In recent weeks, the AI community has been abuzz with controversy—and healthy debate—over claims that Chinese competitors are “stealing” OpenAI’s work to rapidly advance their own models. As discussions swirl on intellectual property rights, model replication, and ethical data use, it’s worth taking a step back to assess both the technical and ethical sides of the issue. This post explores what’s really happening, why it matters for innovation, and what it means for the future of AI development.
Disclaimer: While I strive for balance in this analysis, I acknowledge that inherent biases may exist in my perspective. Readers are encouraged to approach these complex issues with critical thinking and draw their own conclusions.
The Heart of the Debate: Data, Distillation, and Disclosure
At the core, OpenAI has raised concerns that rivals—DeepSeek among them—might be leveraging its work to build competitive AI systems. OpenAI argues that these competitors are “distilling” its models, meaning they extract knowledge (or “distill” it) from OpenAI’s output to train their own models. But when we break down what this means in practice, things get more nuanced.
On the technical side, strict knowledge distillation typically requires access to rich, internal signals from a large model—detailed token probabilities, intermediate activations, and other “thinking” tokens that reveal how the model arrived at its answer (see my previous post for details). However, in most real-world settings, including the scenario with DeepSeek, competitors only have access to the final output provided via an API. This means that instead of full-blown internal distillation, what is likely happening is a form of supervised fine-tuning (SFT) on those final “hard” outputs. And that isn’t exactly a novel or ethically questionable technique; it’s a standard practice in AI research and development.
Technical Realities: What Can (and Can’t) Be Copied
For anyone steeped in the world of AI, it’s clear that replicating a state-of-the-art model like OpenAI’s requires more than just mimicking its final responses. OpenAI’s newer models use sophisticated inference-time scaling techniques that deliberately hide internal “reasoning” steps, making it virtually impossible to reverse-engineer the underlying processes without insider access. DeepSeek’s approach, by contrast, appears to rely on training using the public outputs of ChatGPT-like systems—a method that aligns with common industry practice.
In essence, if DeepSeek is indeed using only the outputs available through the API, then what they’re doing amounts to supervised fine-tuning. That is, they take a model’s final predictions and use those as labels to train their own system. While OpenAI’s terms of service may have strict rules about building competing products using their API outputs, the technical reality remains: using hard outputs for further training is a well-accepted technique that has long been part of the research playbook.

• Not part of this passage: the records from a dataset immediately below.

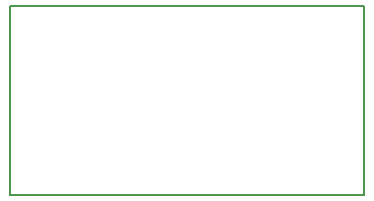
<source format=gm1>
G04*
G04 #@! TF.GenerationSoftware,Altium Limited,Altium Designer,18.1.7 (191)*
G04*
G04 Layer_Color=16711935*
%FSLAX43Y43*%
%MOMM*%
G71*
G01*
G75*
%ADD11C,0.200*%
D11*
X0Y0D02*
X30000D01*
Y16000D01*
X0D02*
X30000D01*
X0Y0D02*
Y16000D01*
M02*

</source>
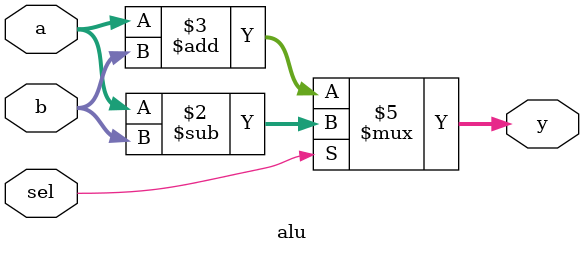
<source format=v>
module alu #(parameter N = 4) (
    input [N-1:0] a, b,
    input sel,
    output reg [N-1:0] y
);
    always @(*) begin
        if(sel) begin
            y <= a - b;
        end
        else begin
            y <= a + b;
        end
    end
endmodule
</source>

Ethical Considerations: Consent, Copyright, and the Bigger Picture
The ethical debate, however, is not solely about technical replication. There’s a broader issue at play regarding intellectual property rights and the consent of content creators. OpenAI, like many other companies, relies heavily on publicly available data to train its models. While this is legally defended under doctrines such as fair use, it places the industry in a murky ethical area. Critics contend that even if the data are public, using them without explicit permission or compensation may undermine the rights of the original creators.
Interestingly, OpenAI itself has not been immune to similar criticisms. Over the years, the company has faced numerous lawsuits and ethical challenges regarding its use of copyrighted material—from news articles to books. This duality raises an important question: How do we balance the need for large, diverse datasets that drive AI innovation with the imperative to respect the creative rights of individuals and organizations?
Many argue that the current industry practices, including both OpenAI’s and DeepSeek’s, highlight the need for clearer licensing frameworks and more transparent data usage policies. Rather than singling out one competitor for using a standard training method, it may be more productive to address the broader challenge of establishing ethical and legal norms in an era when data—and how we use it—is king.
Looking Ahead: Innovation, Accountability, and Transparency
So, what does this mean for the future of AI? On one hand, the technical methods that underpin our models—whether through full knowledge distillation or supervised fine-tuning—will continue to evolve. The industry is actively developing better techniques to both safeguard internal model processes and to train new models efficiently. On the other hand, the ethical and legal landscape is still catching up. As more stakeholders—from artists to publishers—raise their voices, we can expect increased calls for accountability and clearer standards on data usage.
What remains crucial is a balanced perspective. While technical safeguards (like hiding internal “thinking” tokens) are important, they do not negate the ethical imperatives to ensure that the original creators of content are respected and, ideally, compensated. A collaborative effort toward transparent data policies and licensing arrangements might be the best path forward for all parties involved.
Final Thoughts
The debate between OpenAI and its competitors such as DeepSeek isn’t simply a story of one company accusing another of copying—it’s a microcosm of larger issues facing the AI industry today. As we continue to push the boundaries of what artificial intelligence can do, we must also be mindful of the ethical, legal, and technical frameworks that underpin these innovations. By engaging in balanced discussions and working towards more transparent practices, we can ensure that the AI revolution benefits everyone while respecting the rights of content creators.
In the end, the conversation is far from over. It’s an ongoing dialogue that challenges us to rethink not only how we build AI systems, but also how we respect and value the human creativity that fuels them.